Peu de médicaments sont tolérés pendant la grossesse, et les traitements doivent souvent être adaptés. Mais parfois, l’arrêt thérapeutique n’est pas possible. En Europe, entre 3 et 8 % des femmes prennent par exemple des antidépresseurs pendant leur grossesse. Des chercheurs de l’université de Bristol (Royaume-Uni) ont cherché à savoir si ces traitements pouvaient induire un risque d’autisme chez l’enfant, sachant que ces molécules passent la barrière placentaire.
Leurs conclusions, publiées ce mercredi dans le BMJ, sont très prudentes. Statistiquement, ils ont observé que les femmes traitées avaient un risque légèrement plus élevé d’avoir un enfant autiste que les femmes avec des antécédents psychiatriques mais ne recevant pas de traitement. La différence reste cependant faible, et pourrait s’expliquer, au moins en partie, par d’autres facteurs.
1 enfant sur 25
Cette étude reposait sur l’analyse de plus de 250 000 jeunes âgés de 4 à 17 ans, dont plus de 5 000 présentent des troubles du spectre autistique (TSA). Un peu plus de 3300 enfants avaient été exposés à des antidépresseurs in utero, et parmi eux, 4,1 % ont développé des TSA. Le chiffre paraît élevé, mais il ne l’est pas tellement plus que chez ceux qui n’ont pas été exposés, mais dont les mères avaient un passé psychiatrique. Dans cette population, la prévalence de l’autisme est de 2,9 %. Pour la population générale, le risque est d’environ 1 %.
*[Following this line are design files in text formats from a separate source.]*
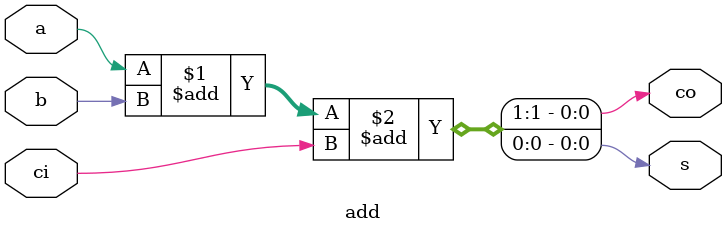
<source format=v>

module add (a, b, ci, s, co);

	input a, b, ci;
	output s, co;
	
	assign {co, s} = a + b + ci;

endmodule
</source>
L’analyse des chercheurs a donc montré une différence statistiquement significative de 1,2 points associée à la prise d’antidépresseurs. Mais elle ne leur paraît pas suffisante pour conclure quant à un risque particulier.
« Le fait qu'une association existe entre les deux phénomènes ne prouve pas qu'il y a un lien de causalité, commente pour Science media centre le Dr Michael Bloomfield, chercheur en psychiatrie à l’University College London. Il peut y avoir une multitude d'autres explications. »
Pas d’intérêt à l’arrêt des traitements
Il est par exemple possible que ces chiffres soient biaisés par la gravité de la dépression de la mère : celles qui souffrent moins interrompent peut-être plus facilement leur traitement, et ont peut-être par ailleurs moins de risque d’avoir un enfant autiste que les femmes plus sévèrement touchées.
Et, tant que ne seront pas maîtrisés les mécanismes biologiques régissant le développement des TSA, il sera difficile d’en savoir plus, estiment les chercheurs qui ont réalisé l’étude.
Dans tous les cas, même si l’association entre les deux venait à être confirmée, la différence observée n’est pas suffisante pour susciter l’inquiétude. « Si plus aucune femme enceinte ne prenait d’antidépresseurs, le nombre de cas qui pourraient être prévenus serait faible », concluent les chercheurs dans les colonnes du BMJ.